-------- AVAILABLE DATA

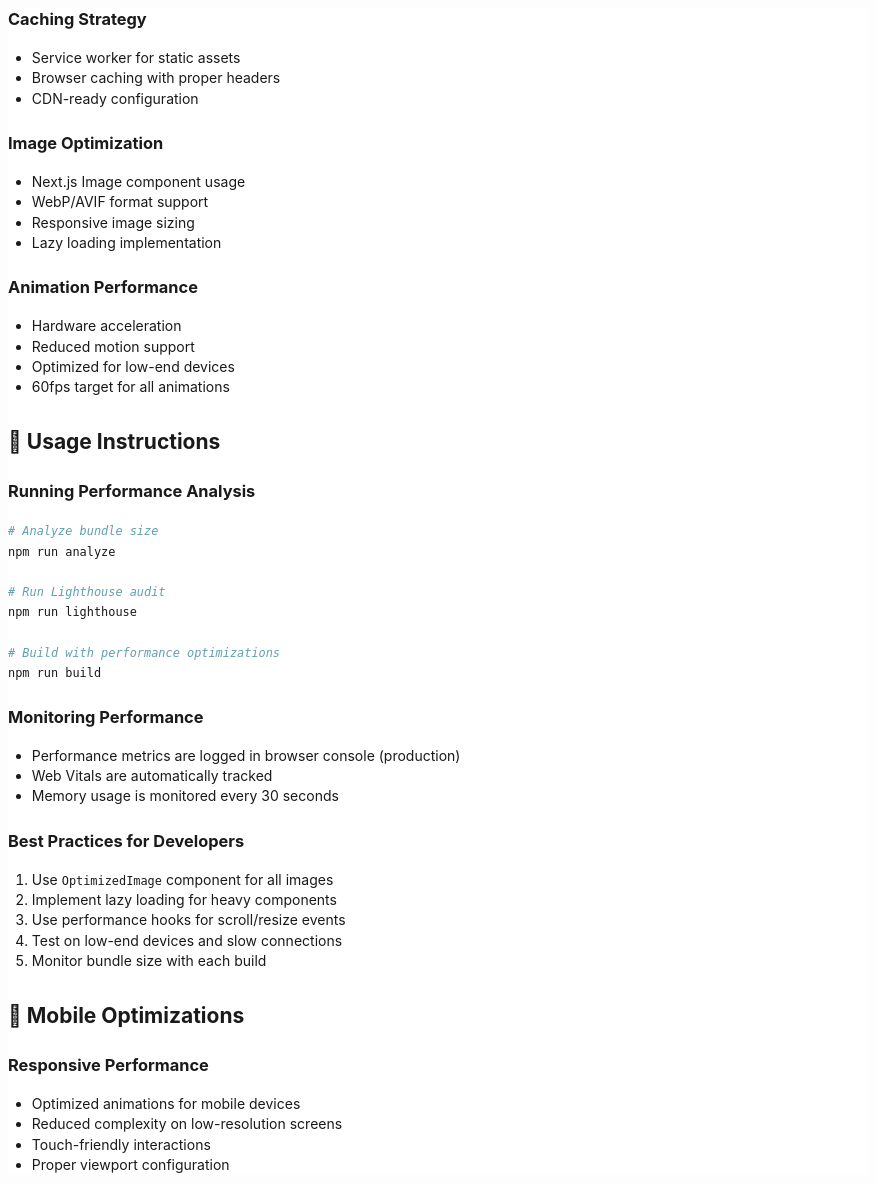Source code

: ### Caching Strategy
- Service worker for static assets
- Browser caching with proper headers
- CDN-ready configuration

### Image Optimization
- Next.js Image component usage
- WebP/AVIF format support
- Responsive image sizing
- Lazy loading implementation

### Animation Performance
- Hardware acceleration
- Reduced motion support
- Optimized for low-end devices
- 60fps target for all animations

## 🔧 Usage Instructions

### Running Performance Analysis
```bash
# Analyze bundle size
npm run analyze

# Run Lighthouse audit
npm run lighthouse

# Build with performance optimizations
npm run build
```

### Monitoring Performance
- Performance metrics are logged in browser console (production)
- Web Vitals are automatically tracked
- Memory usage is monitored every 30 seconds

### Best Practices for Developers
1. Use `OptimizedImage` component for all images
2. Implement lazy loading for heavy components
3. Use performance hooks for scroll/resize events
4. Test on low-end devices and slow connections
5. Monitor bundle size with each build

## 📱 Mobile Optimizations

### Responsive Performance
- Optimized animations for mobile devices
- Reduced complexity on low-resolution screens
- Touch-friendly interactions
- Proper viewport configuration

----------------

• [TASK DETAILS]: Show each line of the material that includes the string "bundle" by copying it.

• [ANSWER TO THE EXERCISE]:
# Analyze bundle size
5. Monitor bundle size with each build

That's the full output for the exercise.